Prompt >> Retype all of the data shown below, keeping every character the same.

Data records:
--- START ---

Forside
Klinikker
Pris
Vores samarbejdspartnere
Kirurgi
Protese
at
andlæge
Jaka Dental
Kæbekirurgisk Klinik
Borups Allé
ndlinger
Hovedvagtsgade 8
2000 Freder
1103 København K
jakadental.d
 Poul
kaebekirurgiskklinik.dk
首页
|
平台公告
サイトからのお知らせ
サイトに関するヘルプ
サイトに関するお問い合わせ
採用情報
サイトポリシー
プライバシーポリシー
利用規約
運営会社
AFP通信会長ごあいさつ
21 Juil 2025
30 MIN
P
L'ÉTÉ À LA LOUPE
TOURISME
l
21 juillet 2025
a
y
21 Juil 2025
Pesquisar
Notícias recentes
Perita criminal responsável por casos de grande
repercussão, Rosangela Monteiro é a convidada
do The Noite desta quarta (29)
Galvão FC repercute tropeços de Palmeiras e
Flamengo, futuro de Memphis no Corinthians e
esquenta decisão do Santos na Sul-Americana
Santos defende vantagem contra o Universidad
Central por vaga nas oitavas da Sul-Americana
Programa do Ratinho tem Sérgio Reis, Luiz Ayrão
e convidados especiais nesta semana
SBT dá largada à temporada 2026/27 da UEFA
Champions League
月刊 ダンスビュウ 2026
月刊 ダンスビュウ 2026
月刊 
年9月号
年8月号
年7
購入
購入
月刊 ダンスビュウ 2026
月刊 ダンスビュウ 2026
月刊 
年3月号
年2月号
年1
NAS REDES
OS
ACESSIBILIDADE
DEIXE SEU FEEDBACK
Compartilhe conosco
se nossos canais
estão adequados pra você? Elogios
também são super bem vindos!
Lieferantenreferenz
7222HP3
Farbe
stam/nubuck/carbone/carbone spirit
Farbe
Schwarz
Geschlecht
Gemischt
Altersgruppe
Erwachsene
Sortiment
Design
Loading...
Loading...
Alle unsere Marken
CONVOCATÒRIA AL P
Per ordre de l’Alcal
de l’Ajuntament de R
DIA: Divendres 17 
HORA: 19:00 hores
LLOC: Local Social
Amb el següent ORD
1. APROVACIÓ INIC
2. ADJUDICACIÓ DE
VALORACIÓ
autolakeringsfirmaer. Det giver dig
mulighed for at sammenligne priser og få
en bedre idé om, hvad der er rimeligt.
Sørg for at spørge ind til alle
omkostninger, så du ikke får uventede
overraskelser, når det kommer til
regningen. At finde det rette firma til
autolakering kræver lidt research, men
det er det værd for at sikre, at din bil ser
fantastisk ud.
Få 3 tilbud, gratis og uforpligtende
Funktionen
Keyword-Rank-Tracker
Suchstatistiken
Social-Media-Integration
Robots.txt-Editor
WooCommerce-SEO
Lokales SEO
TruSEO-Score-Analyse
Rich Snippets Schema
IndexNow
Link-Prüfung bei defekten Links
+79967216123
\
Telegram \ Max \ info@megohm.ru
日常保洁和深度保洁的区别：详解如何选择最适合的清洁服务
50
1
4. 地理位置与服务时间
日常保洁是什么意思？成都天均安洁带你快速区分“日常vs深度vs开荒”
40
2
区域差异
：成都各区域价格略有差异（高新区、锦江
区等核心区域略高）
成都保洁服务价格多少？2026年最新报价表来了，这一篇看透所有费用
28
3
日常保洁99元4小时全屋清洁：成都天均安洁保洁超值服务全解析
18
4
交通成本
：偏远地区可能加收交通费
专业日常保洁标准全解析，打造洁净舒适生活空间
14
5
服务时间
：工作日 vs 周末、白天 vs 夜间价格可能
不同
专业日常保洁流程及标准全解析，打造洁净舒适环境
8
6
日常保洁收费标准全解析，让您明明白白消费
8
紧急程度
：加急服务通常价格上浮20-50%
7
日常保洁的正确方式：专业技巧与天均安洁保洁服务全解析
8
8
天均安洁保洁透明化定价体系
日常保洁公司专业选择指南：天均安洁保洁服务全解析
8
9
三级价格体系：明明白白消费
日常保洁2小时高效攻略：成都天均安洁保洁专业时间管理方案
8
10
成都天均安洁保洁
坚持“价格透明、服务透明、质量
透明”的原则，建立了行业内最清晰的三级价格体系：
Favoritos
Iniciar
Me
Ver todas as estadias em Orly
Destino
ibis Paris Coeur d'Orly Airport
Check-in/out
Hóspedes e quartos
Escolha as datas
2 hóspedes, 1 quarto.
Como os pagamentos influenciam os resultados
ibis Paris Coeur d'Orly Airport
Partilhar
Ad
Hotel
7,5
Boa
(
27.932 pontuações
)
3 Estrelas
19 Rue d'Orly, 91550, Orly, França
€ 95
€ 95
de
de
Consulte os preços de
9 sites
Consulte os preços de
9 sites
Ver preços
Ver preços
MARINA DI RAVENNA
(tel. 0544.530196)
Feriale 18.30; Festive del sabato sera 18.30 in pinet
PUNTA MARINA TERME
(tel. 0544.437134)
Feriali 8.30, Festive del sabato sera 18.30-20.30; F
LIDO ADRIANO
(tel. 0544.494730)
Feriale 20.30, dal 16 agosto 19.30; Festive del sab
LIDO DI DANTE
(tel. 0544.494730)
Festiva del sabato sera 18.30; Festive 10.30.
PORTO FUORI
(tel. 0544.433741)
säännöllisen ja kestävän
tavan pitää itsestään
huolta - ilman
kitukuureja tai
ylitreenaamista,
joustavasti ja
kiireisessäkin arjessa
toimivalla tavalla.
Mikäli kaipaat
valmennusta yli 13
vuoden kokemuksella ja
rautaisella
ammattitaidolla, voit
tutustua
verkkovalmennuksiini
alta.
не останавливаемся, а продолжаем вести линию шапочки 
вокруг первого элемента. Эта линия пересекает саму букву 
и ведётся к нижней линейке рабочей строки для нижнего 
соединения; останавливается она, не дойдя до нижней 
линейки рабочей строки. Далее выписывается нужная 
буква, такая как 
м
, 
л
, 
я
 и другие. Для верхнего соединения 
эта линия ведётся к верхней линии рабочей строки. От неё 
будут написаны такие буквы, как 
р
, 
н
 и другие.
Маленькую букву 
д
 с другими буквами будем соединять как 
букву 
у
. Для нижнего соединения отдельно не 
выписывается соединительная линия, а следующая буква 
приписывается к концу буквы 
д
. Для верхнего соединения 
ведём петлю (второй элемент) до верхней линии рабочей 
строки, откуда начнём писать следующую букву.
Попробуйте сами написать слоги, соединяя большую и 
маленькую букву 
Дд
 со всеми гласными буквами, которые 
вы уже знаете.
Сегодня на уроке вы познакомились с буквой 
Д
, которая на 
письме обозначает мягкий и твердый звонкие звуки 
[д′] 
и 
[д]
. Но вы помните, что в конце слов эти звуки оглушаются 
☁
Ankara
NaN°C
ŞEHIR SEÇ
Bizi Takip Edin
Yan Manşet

--- END ---

Reply >>
Forside
Klinikker
Pris
Vores samarbejdspartnere
Kirurgi
Protese
at
andlæge
Jaka Dental
Kæbekirurgisk Klinik
Borups Allé
ndlinger
Hovedvagtsgade 8
2000 Freder
1103 København K
jakadental.d
 Poul
kaebekirurgiskklinik.dk
首页
|
平台公告
サイトからのお知らせ
サイトに関するヘルプ
サイトに関するお問い合わせ
採用情報
サイトポリシー
プライバシーポリシー
利用規約
運営会社
AFP通信会長ごあいさつ
21 Juil 2025
30 MIN
P
L'ÉTÉ À LA LOUPE
TOURISME
l
21 juillet 2025
a
y
21 Juil 2025
Pesquisar
Notícias recentes
Perita criminal responsável por casos de grande
repercussão, Rosangela Monteiro é a convidada
do The Noite desta quarta (29)
Galvão FC repercute tropeços de Palmeiras e
Flamengo, futuro de Memphis no Corinthians e
esquenta decisão do Santos na Sul-Americana
Santos defende vantagem contra o Universidad
Central por vaga nas oitavas da Sul-Americana
Programa do Ratinho tem Sérgio Reis, Luiz Ayrão
e convidados especiais nesta semana
SBT dá largada à temporada 2026/27 da UEFA
Champions League
月刊 ダンスビュウ 2026
月刊 ダンスビュウ 2026
月刊 
年9月号
年8月号
年7
購入
購入
月刊 ダンスビュウ 2026
月刊 ダンスビュウ 2026
月刊 
年3月号
年2月号
年1
NAS REDES
OS
ACESSIBILIDADE
DEIXE SEU FEEDBACK
Compartilhe conosco
se nossos canais
estão adequados pra você? Elogios
também são super bem vindos!
Lieferantenreferenz
7222HP3
Farbe
stam/nubuck/carbone/carbone spirit
Farbe
Schwarz
Geschlecht
Gemischt
Altersgruppe
Erwachsene
Sortiment
Design
Loading...
Loading...
Alle unsere Marken
CONVOCATÒRIA AL P
Per ordre de l’Alcal
de l’Ajuntament de R
DIA: Divendres 17 
HORA: 19:00 hores
LLOC: Local Social
Amb el següent ORD
1. APROVACIÓ INIC
2. ADJUDICACIÓ DE
VALORACIÓ
autolakeringsfirmaer. Det giver dig
mulighed for at sammenligne priser og få
en bedre idé om, hvad der er rimeligt.
Sørg for at spørge ind til alle
omkostninger, så du ikke får uventede
overraskelser, når det kommer til
regningen. At finde det rette firma til
autolakering kræver lidt research, men
det er det værd for at sikre, at din bil ser
fantastisk ud.
Få 3 tilbud, gratis og uforpligtende
Funktionen
Keyword-Rank-Tracker
Suchstatistiken
Social-Media-Integration
Robots.txt-Editor
WooCommerce-SEO
Lokales SEO
TruSEO-Score-Analyse
Rich Snippets Schema
IndexNow
Link-Prüfung bei defekten Links
+79967216123
\
Telegram \ Max \ info@megohm.ru
日常保洁和深度保洁的区别：详解如何选择最适合的清洁服务
50
1
4. 地理位置与服务时间
日常保洁是什么意思？成都天均安洁带你快速区分“日常vs深度vs开荒”
40
2
区域差异
：成都各区域价格略有差异（高新区、锦江
区等核心区域略高）
成都保洁服务价格多少？2026年最新报价表来了，这一篇看透所有费用
28
3
日常保洁99元4小时全屋清洁：成都天均安洁保洁超值服务全解析
18
4
交通成本
：偏远地区可能加收交通费
专业日常保洁标准全解析，打造洁净舒适生活空间
14
5
服务时间
：工作日 vs 周末、白天 vs 夜间价格可能
不同
专业日常保洁流程及标准全解析，打造洁净舒适环境
8
6
日常保洁收费标准全解析，让您明明白白消费
8
紧急程度
：加急服务通常价格上浮20-50%
7
日常保洁的正确方式：专业技巧与天均安洁保洁服务全解析
8
8
天均安洁保洁透明化定价体系
日常保洁公司专业选择指南：天均安洁保洁服务全解析
8
9
三级价格体系：明明白白消费
日常保洁2小时高效攻略：成都天均安洁保洁专业时间管理方案
8
10
成都天均安洁保洁
坚持“价格透明、服务透明、质量
透明”的原则，建立了行业内最清晰的三级价格体系：
Favoritos
Iniciar
Me
Ver todas as estadias em Orly
Destino
ibis Paris Coeur d'Orly Airport
Check-in/out
Hóspedes e quartos
Escolha as datas
2 hóspedes, 1 quarto.
Como os pagamentos influenciam os resultados
ibis Paris Coeur d'Orly Airport
Partilhar
Ad
Hotel
7,5
Boa
(
27.932 pontuações
)
3 Estrelas
19 Rue d'Orly, 91550, Orly, França
€ 95
€ 95
de
de
Consulte os preços de
9 sites
Consulte os preços de
9 sites
Ver preços
Ver preços
MARINA DI RAVENNA
(tel. 0544.530196)
Feriale 18.30; Festive del sabato sera 18.30 in pinet
PUNTA MARINA TERME
(tel. 0544.437134)
Feriali 8.30, Festive del sabato sera 18.30-20.30; F
LIDO ADRIANO
(tel. 0544.494730)
Feriale 20.30, dal 16 agosto 19.30; Festive del sab
LIDO DI DANTE
(tel. 0544.494730)
Festiva del sabato sera 18.30; Festive 10.30.
PORTO FUORI
(tel. 0544.433741)
säännöllisen ja kestävän
tavan pitää itsestään
huolta - ilman
kitukuureja tai
ylitreenaamista,
joustavasti ja
kiireisessäkin arjessa
toimivalla tavalla.
Mikäli kaipaat
valmennusta yli 13
vuoden kokemuksella ja
rautaisella
ammattitaidolla, voit
tutustua
verkkovalmennuksiini
alta.
не останавливаемся, а продолжаем вести линию шапочки 
вокруг первого элемента. Эта линия пересекает саму букву 
и ведётся к нижней линейке рабочей строки для нижнего 
соединения; останавливается она, не дойдя до нижней 
линейки рабочей строки. Далее выписывается нужная 
буква, такая как 
м
, 
л
, 
я
 и другие. Для верхнего соединения 
эта линия ведётся к верхней линии рабочей строки. От неё 
будут написаны такие буквы, как 
р
, 
н
 и другие.
Маленькую букву 
д
 с другими буквами будем соединять как 
букву 
у
. Для нижнего соединения отдельно не 
выписывается соединительная линия, а следующая буква 
приписывается к концу буквы 
д
. Для верхнего соединения 
ведём петлю (второй элемент) до верхней линии рабочей 
строки, откуда начнём писать следующую букву.
Попробуйте сами написать слоги, соединяя большую и 
маленькую букву 
Дд
 со всеми гласными буквами, которые 
вы уже знаете.
Сегодня на уроке вы познакомились с буквой 
Д
, которая на 
письме обозначает мягкий и твердый звонкие звуки 
[д′] 
и 
[д]
. Но вы помните, что в конце слов эти звуки оглушаются 
☁
Ankara
NaN°C
ŞEHIR SEÇ
Bizi Takip Edin
Yan Manşet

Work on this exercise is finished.